Neonate larvae (first day after hatching), starting with 100 individuals from each line, were put on plants of Chinese cabbage or watercress to record survival, developmental time to adult eclosion, and larval growth rate. Developmental stage (larva, pupa, and adult) and number of dead individuals were recorded daily, and surviving larvae were transferred to fresh plants every 2 d. Larval weight was measured after 7 d of feeding (8-d-old larvae, early third instar) and weight gain was calculated as the difference between the weight of a third‐instar larva and the average weight of a neonate. The average weight of neonates was used, since they were too small to be weighed individually, and was calculated to be 0.14 mg (average of n = 100 measurements, SEM [SEM] = ±0.017 mg). Feeding experiments were stopped once the last individual became adult or died.

For the rescue experiment, 72–80 neonate quadruple knockout larvae were caged on individual leaves of Chinese cabbage (9–10 individuals per cage, leaf area 10 cm²) for 9 d. Each leaf area was painted with either 20 µg of purified 28-1 enzyme, heat inactivated 28-1 enzyme or BSA, 500 µg of GalUA (Sigma Aldrich) or the equivalent volume of water in a water/Silwet (Lehle Seeds) (1:2,000 wt/vol) mixture. Larvae were transferred to fresh leaves every day after their viability had been recorded. Due to their small size, watercress leaves were not suitable for this assay and the limited amount of purified enzyme limited this experiment to 9 d, not long enough to observe adult eclosion.

Statistics.

Whether the PG-activity differed between P. cochleariae lines was analyzed by a one-way ANOVA followed by a Tukey's HSD test. A t test was used to analyze whether the amount of digestible pectin in feces differed between wild-type P. cochleariae and quadruple knockout mutant. These statistical analyses were performed using SigmaPlot 11.0 (Systat Software Inc.).

To compare transcript levels of different GH28 genes between wild-type and triple mutant lines, individual Student’s t tests were performed. In case of unequal variances, the Welch’s t test was applied. The false discover rate (FDR) was calculated to correct for multiple comparisons.

Cox proportional hazard models (coxph of the survival library; https://cran.r-project.org/web/packages/survival/index.html) (78) were used to investigate the influence of genotype (wild type, triple ko, quadruple ko) and food plants (cabbage, watercress) on the survival of P. cochleariae, and the influence of GH28-1 protein supplementation on the survival of P. cochleariae quadruple knockout mutants. The models were simplified by removing nonsignificant factors. P values were obtained by stepwise removing explanatory variables and comparison of models with a likelihood ratio test (79). Factor level reduction was applied to determine differences between groups of a certain explanatory variable (80).

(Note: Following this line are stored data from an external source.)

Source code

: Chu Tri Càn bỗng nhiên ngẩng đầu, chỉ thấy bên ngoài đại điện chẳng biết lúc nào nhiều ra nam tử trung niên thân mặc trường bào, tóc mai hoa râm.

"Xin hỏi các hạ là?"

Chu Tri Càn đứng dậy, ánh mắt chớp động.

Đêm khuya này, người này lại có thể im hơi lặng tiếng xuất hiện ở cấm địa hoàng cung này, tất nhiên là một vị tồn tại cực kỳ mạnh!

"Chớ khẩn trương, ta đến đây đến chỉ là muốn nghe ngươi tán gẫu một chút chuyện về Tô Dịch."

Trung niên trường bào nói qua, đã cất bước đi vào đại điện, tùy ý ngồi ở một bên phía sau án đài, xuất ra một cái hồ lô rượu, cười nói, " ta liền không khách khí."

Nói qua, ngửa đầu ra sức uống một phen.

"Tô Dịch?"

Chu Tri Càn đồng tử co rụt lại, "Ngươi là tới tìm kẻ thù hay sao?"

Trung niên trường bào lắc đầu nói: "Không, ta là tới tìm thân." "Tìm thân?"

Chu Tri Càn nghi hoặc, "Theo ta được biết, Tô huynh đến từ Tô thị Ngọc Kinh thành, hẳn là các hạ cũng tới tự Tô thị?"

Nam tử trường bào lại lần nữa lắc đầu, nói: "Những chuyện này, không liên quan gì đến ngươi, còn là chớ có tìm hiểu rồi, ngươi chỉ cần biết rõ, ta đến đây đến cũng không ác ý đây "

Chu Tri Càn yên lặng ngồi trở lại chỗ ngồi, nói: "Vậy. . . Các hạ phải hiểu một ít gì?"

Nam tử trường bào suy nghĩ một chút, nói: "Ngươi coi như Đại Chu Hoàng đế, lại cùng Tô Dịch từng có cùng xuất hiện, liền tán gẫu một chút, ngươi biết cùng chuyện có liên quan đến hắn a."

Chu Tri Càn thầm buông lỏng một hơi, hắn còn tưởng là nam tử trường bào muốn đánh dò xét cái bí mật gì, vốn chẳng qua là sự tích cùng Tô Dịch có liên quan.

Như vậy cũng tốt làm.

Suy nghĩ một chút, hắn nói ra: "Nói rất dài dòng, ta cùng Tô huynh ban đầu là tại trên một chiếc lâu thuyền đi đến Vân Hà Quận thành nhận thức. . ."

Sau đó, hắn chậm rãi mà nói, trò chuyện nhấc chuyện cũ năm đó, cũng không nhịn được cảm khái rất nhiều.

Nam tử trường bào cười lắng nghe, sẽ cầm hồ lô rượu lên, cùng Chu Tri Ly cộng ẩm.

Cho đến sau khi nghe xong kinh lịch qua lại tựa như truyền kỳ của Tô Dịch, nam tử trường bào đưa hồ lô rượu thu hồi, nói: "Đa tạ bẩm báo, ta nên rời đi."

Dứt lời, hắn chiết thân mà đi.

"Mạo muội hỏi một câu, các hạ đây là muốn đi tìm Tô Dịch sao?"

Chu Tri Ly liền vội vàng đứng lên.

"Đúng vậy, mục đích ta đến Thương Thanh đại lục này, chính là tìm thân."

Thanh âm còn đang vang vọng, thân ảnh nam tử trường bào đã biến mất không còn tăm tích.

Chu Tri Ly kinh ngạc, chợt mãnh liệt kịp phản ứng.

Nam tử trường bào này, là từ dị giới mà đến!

To investigate whether food plant and genotype had an influence on the weight gain of P. cochleariae a two-way ANOVA with food plant and genotype as explanatory factors was applied. To achieve variance homogeneity data were log-transformed. Variance homogeneity and normality of the residuals were checked graphically. The Tukey HSD test was applied to reveal differences between groups of a certain explanatory factor.

In order to test whether the time needed from larval hatching to adult eclosion was different between P. cochleariae lines (genotypes) and dependent on the food plant Poisson generalized linear models (glm) were used. P values for explanatory variables were obtained by stepwise deleting explanatory variables and comparison of the more complex model with the simpler model (79). Factor level reduction was applied to determine differences between groups of a certain explanatory variable (80). These analyses were done in R 4.1.2 (https://www.R-project.org/).

Data, Materials, and Software Availability.

All study data are included in the article and/or SI Appendix.